- Opening Delimiter -
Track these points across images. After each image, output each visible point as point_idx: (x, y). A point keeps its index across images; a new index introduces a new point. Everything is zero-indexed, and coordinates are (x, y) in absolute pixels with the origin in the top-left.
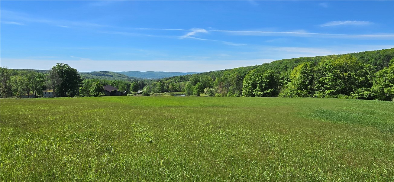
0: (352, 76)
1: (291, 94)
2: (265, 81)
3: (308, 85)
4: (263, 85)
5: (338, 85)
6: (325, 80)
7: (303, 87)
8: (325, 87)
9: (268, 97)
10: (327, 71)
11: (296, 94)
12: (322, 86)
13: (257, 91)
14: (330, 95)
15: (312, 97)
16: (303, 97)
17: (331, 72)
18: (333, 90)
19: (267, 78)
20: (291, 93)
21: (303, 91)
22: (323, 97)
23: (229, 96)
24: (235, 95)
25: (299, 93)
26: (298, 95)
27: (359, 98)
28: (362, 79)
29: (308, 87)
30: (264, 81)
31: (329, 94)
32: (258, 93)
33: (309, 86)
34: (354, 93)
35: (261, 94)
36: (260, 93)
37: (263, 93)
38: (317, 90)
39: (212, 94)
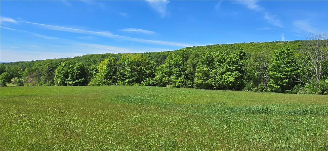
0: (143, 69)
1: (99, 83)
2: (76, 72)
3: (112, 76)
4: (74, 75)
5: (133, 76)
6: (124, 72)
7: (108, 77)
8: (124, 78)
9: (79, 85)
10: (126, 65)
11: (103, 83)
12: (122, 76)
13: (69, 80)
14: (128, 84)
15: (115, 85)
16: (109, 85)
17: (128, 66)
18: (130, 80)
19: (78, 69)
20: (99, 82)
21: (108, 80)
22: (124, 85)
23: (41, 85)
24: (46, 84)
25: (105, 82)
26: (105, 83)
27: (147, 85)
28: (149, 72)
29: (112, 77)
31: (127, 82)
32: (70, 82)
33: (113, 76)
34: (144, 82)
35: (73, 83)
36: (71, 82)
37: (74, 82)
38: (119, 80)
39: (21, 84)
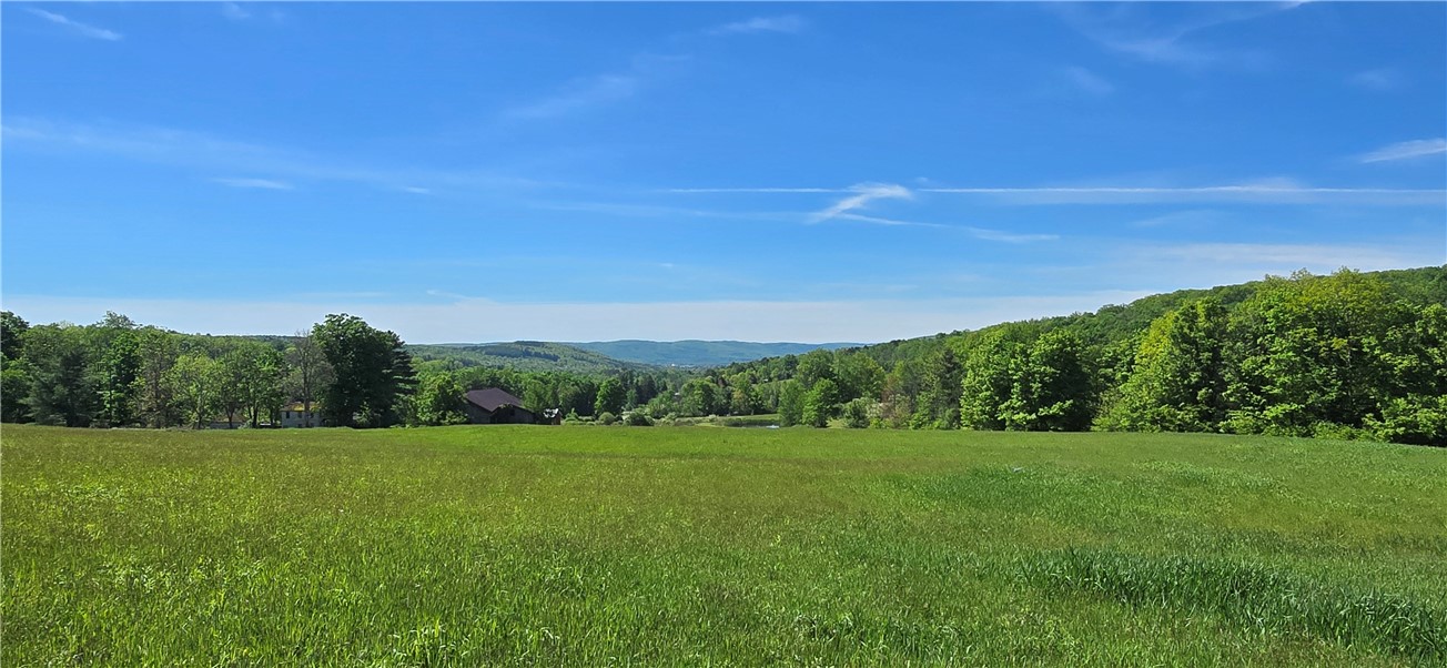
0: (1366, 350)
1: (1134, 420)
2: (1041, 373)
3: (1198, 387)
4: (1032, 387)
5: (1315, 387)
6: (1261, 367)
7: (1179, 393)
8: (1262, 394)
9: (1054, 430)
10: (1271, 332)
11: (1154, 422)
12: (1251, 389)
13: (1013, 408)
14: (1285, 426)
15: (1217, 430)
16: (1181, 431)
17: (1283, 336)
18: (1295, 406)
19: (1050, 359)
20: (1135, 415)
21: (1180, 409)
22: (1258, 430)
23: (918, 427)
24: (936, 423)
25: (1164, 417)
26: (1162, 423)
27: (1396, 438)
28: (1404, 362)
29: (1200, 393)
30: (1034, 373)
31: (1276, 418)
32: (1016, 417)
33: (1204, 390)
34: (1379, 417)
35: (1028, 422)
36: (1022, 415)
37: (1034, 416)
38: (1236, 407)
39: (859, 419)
- Closing Delimiter -
* [Activity]
Find where the line with "8: (325, 87)" sits in the material above, then copy exactly from it through the line with "38: (317, 90)". Add no other line.

* [Task solution]
8: (325, 87)
9: (268, 97)
10: (327, 71)
11: (296, 94)
12: (322, 86)
13: (257, 91)
14: (330, 95)
15: (312, 97)
16: (303, 97)
17: (331, 72)
18: (333, 90)
19: (267, 78)
20: (291, 93)
21: (303, 91)
22: (323, 97)
23: (229, 96)
24: (235, 95)
25: (299, 93)
26: (298, 95)
27: (359, 98)
28: (362, 79)
29: (308, 87)
30: (264, 81)
31: (329, 94)
32: (258, 93)
33: (309, 86)
34: (354, 93)
35: (261, 94)
36: (260, 93)
37: (263, 93)
38: (317, 90)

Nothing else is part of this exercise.